There are some 50 million people on Medicare right now. Another seven hundred thousand of the most recent wartime casualties would increase enrollment less than one and a half percent. Despite what those few detractors might say, Medicare is a proven effective and efficient system that could easily absorb the VA patients without any substantial start-up or developmental costs that would be a part of any significant upgrading of VA programs or facilities.

The "Medicarization" of the VA would give female soldiers and marines -- 44% of the 300,000 female Iraq and Afghan Veterans are expected to receive on-going health care from the VA over the next decade -- the specialized care in women's health that is lacking in VA facilities geared to both male patients and male problems.

But perhaps the greatest benefit of Medicare to those wounded, and their caregivers tied to the need of follow up care, is the problem of distance. Traveling to a distant VA is no easy task and certainly not with gas hovering around four dollars a gallon. The VA does not give travel vouchers. Simply getting to a VA for multiple visits or routine care can be a financial burden if not an almost impossible physical task. It would clearly be easier on a wounded veteran to go to a physician or clinic or hospital close to home.
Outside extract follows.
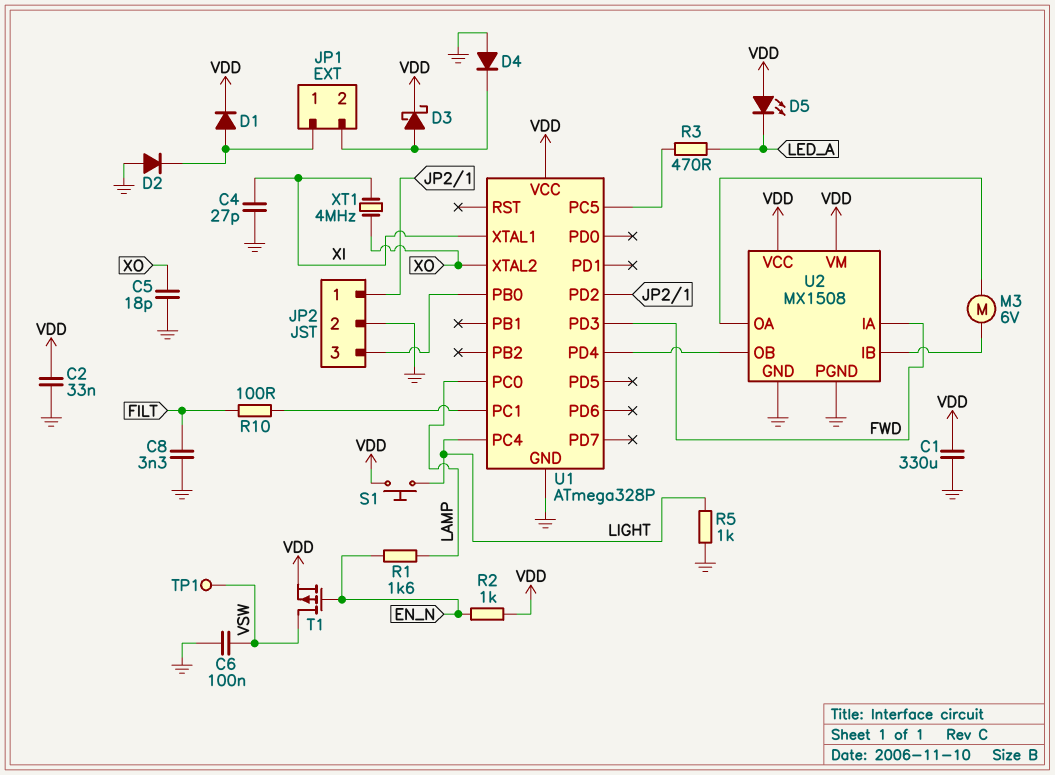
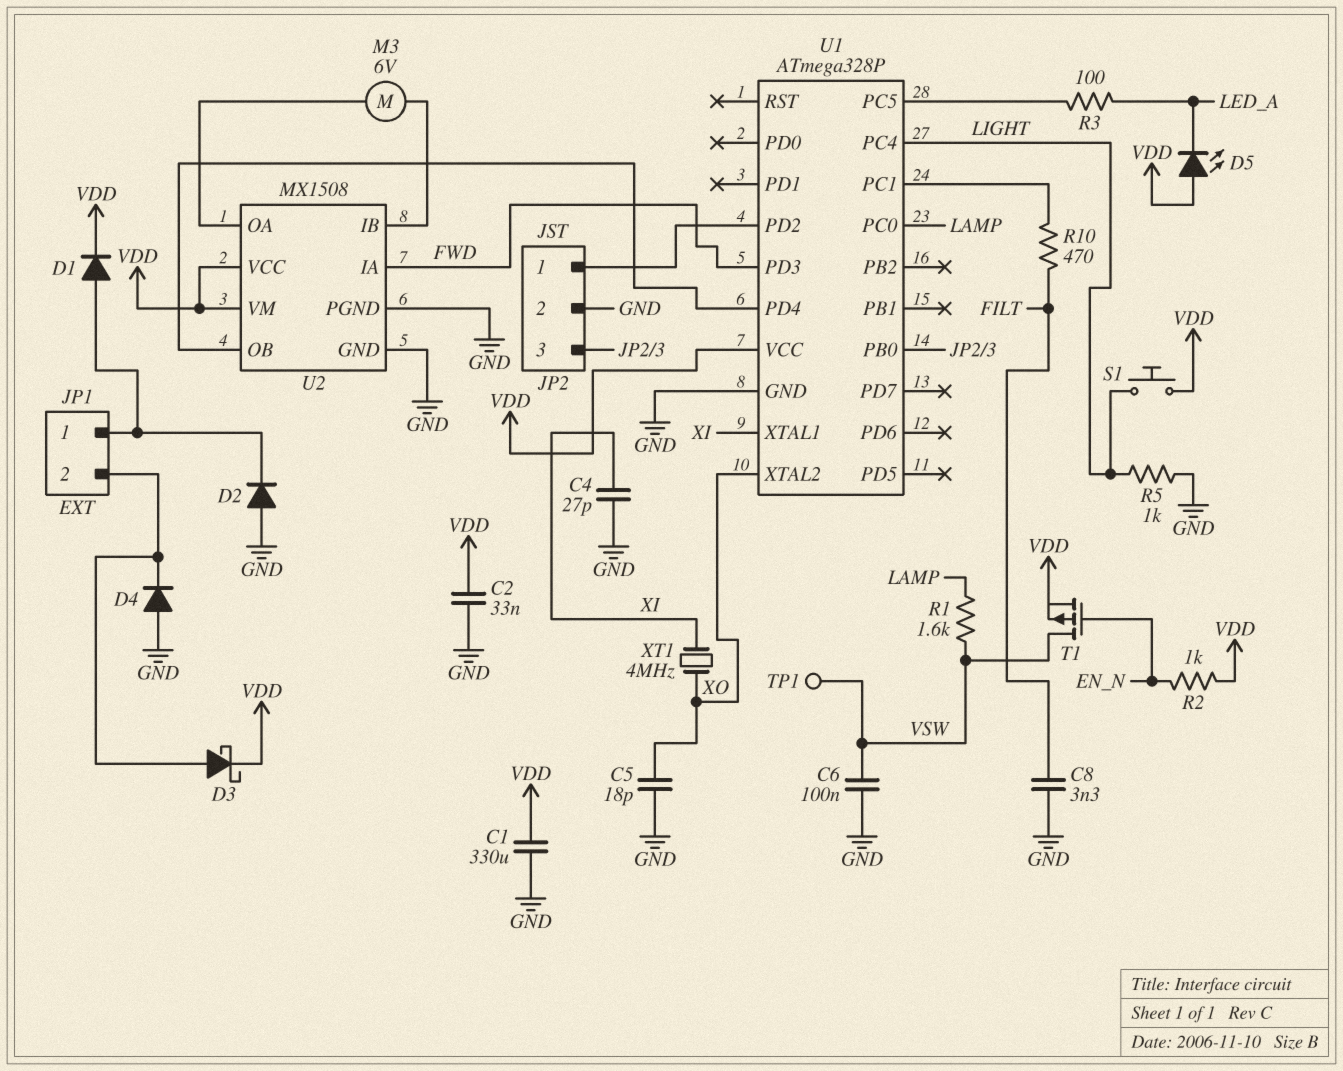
R1: 1.6k (EN_N, LAMP) -> 1.6k (LAMP, VSW)
R3: 470 (LED_A, U1/PC5) -> 100 (LED_A, U1/PC5)
R10: 100 (FILT, U1/PC1) -> 470 (FILT, U1/PC1)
Today's actuaries put the medical costs of caring for this generation of soldiers and marines at well over a trillion dollars. The health care costs of these wars and the medical responsibilities to our veterans can best be handled by using another national health care system, a system in place, already functioning well and clearly responsible to the needs of its patients while offering reasonable cost effectiveness. Medicare is not only there; it is everywhere.

Lincoln, our most famous wartime president with his usual economy of words and understanding of responsibility, said it best: "The function of government is to do for people what they cannot do for themselves."

The wounded of Iraq and Afghanistan cannot do this by themselves, nor can they do it the way things are going.